Plages de Rio de Janeiro
"À Ipanema, les montagnes regardent la mer qui regarde les gens — tous également éblouis."
Il y a une qualité de lumière particulière à Rio vers quatre heures de l’après-midi — pas la fournaise impitoyable du midi, mais quelque chose de plus épais, presque ambré, le genre de lumière qui fait que chaque corps sur le sable ressemble à une sculpture. Je l’ai remarqué pour la première fois au Posto 9, ce bout d’Ipanema que les artistes ont revendiqué comme leur territoire depuis les années bossa nova. Une radio transistor jouait quelque part quelque chose de vieux et de chaleureux. L’Atlantique défilait ses vagues avec une indifférence tranquille à tout le reste.
La géographie sociale du sable
Les plages de Rio ne sont pas de simples plages. Ce sont des quartiers couchés à plat, leurs frontières invisibles imposées par l’habitude et la réputation, non par des panneaux ou des clôtures. Le Posto 9 pour les bohèmes. Le Posto 10 pour les familles de Leblon. Plus à l’est le long de Copacabana, près du Forte de Copacabana, des hommes plus âgés jouent aux dominos sous des parasols à un rythme qui donne l’impression qu’ils font ça depuis des décennies et comptent bien continuer.

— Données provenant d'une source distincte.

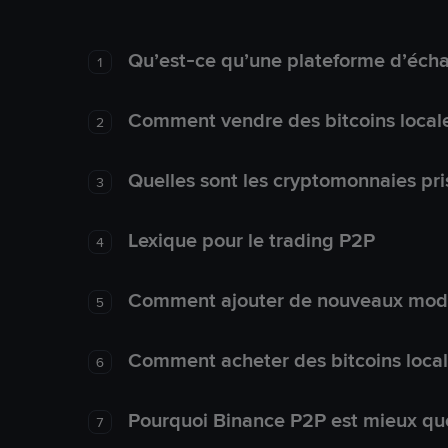
Qu’est-ce qu’une plateforme d’éch
1
Comment vendre des bitcoins local
2
Quelles sont les cryptomonnaies pri
3
Lexique pour le trading P2P
4
Comment ajouter de nouveaux mode
5
Comment acheter des bitcoins loca
6
Pourquoi Binance P2P est mieux que
7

Chaque groupe rejoint sa place avec la tranquille certitude de quelqu’un qui rentre chez lui.
Lia et moi avons passé deux matinées à simplement arpenter le Calçadão — le célèbre promenade en mosaïque à motif de vagues — depuis Leme jusqu’à Arpoador, en achetant des cocos à des vendeurs qui les ouvraient de trois coups de machette précis. Le jus à l’intérieur était toujours légèrement trop sucré et absolument parfait.
Ce que l’eau vous apprend
Je suis un nageur honnête, mais l’Atlantique au large d’Ipanema ne s’intéresse pas à votre assurance. Les vagues cassent fort et près du bord. Ma première tentative de les franchir m’a laissé la tête en bas, du sel dans des endroits où le sel n’a rien à faire, pendant qu’un gamin local de dix ans glissait dans le même déferlement comme si la gravité était facultative. La mer exige une humilité particulière, et je lui en ai été reconnaissant.
La découverte inattendue est venue plus tard, au crépuscule d’un mardi. Nous avions erré jusqu’à la Pedra do Arpoador, le promontoire rocheux entre Ipanema et Copacabana, en espérant une belle vue. Ce que nous avons trouvé, c’était un rituel : des dizaines de personnes assises sur les rochers en silence, toutes à regarder le soleil descendre derrière les montagnes vers Barra. Quand il a finalement basculé sous l’horizon, la foule a applaudi. Pas ironiquement. Sincèrement. Comme si le soleil avait accompli quelque chose de difficile et méritait d’être salué.
Les rituels du matin
Arrivez assez tôt — avant huit heures — et les plages appartiennent à une ville entièrement différente. Des joggeurs sur le front de mer. Des femmes âgées qui font de l’aquagym dans les vagues avec un sérieux qui force le respect. Des vendeurs qui installent leurs étals avec du maté et du biscoito de polvilho, ces petits biscuits de fécule qui fondent dès qu’ils touchent la langue. Toute la mécanique du jour qui s’assemble avant que la chaleur ne rende la pensée difficile.
Quand y aller : D’avril à juin offre le temps le plus agréable — assez chaud pour la plage, assez frais pour arpenter la ville sans souffrir. Les mois d’été les plus chargés, de décembre à février, apportent l’énergie du Carnaval et des averses d’après-midi imprévisibles qui se dissipent aussi vite qu’elles arrivent.